Start of Recorded information

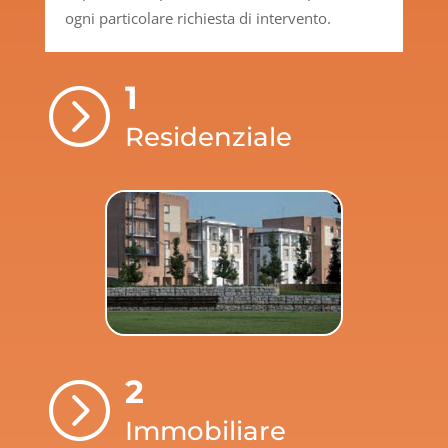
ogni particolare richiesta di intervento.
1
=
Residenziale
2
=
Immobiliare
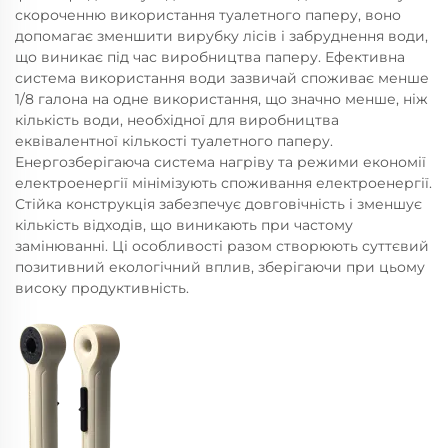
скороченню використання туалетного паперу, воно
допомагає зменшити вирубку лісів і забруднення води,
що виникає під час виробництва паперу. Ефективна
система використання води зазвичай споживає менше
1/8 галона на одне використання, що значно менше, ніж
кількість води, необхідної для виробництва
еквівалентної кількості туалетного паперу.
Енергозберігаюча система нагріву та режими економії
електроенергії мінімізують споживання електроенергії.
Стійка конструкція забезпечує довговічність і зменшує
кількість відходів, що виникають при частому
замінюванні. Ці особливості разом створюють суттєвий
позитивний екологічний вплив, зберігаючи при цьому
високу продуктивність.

End of Recorded information
Start of Recorded information

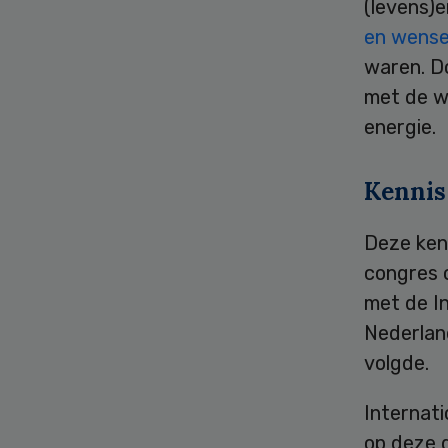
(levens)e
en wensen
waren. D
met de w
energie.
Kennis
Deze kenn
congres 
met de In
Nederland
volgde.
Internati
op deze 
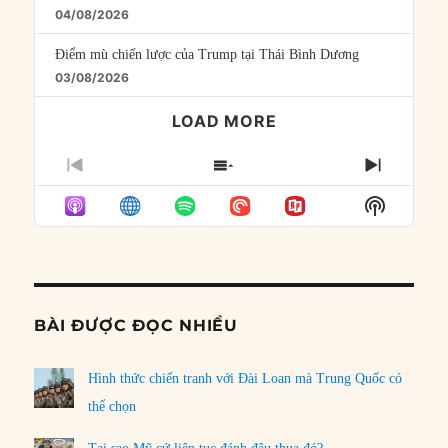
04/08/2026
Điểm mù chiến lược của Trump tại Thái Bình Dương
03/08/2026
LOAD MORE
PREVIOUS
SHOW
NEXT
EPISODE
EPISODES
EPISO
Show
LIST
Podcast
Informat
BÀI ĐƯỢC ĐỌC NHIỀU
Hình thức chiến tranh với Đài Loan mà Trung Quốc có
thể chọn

End of Recorded information
Start of Recorded information

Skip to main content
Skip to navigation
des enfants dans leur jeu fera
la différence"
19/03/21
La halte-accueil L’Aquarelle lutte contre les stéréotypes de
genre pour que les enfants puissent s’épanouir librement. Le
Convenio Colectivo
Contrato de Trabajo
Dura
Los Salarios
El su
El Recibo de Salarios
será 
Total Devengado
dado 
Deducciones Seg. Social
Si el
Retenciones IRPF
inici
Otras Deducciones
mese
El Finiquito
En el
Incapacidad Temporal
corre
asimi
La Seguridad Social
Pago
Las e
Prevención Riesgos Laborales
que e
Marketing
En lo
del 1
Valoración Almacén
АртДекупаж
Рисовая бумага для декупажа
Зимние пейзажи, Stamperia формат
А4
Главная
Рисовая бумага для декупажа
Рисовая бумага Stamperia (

End of Recorded information

Please, from the material above, copy only the lines from the line with "Contrato de Trabajo" up to and including the line with "Рисовая бумага Stamperia", exactly as written.

Reply
Contrato de Trabajo
Dura
Los Salarios
El su
El Recibo de Salarios
será 
Total Devengado
dado 
Deducciones Seg. Social
Si el
Retenciones IRPF
inici
Otras Deducciones
mese
El Finiquito
En el
Incapacidad Temporal
corre
asimi
La Seguridad Social
Pago
Las e
Prevención Riesgos Laborales
que e
Marketing
En lo
del 1
Valoración Almacén
АртДекупаж
Рисовая бумага для декупажа
Зимние пейзажи, Stamperia формат
А4
Главная
Рисовая бумага для декупажа
Рисовая бумага Stamperia (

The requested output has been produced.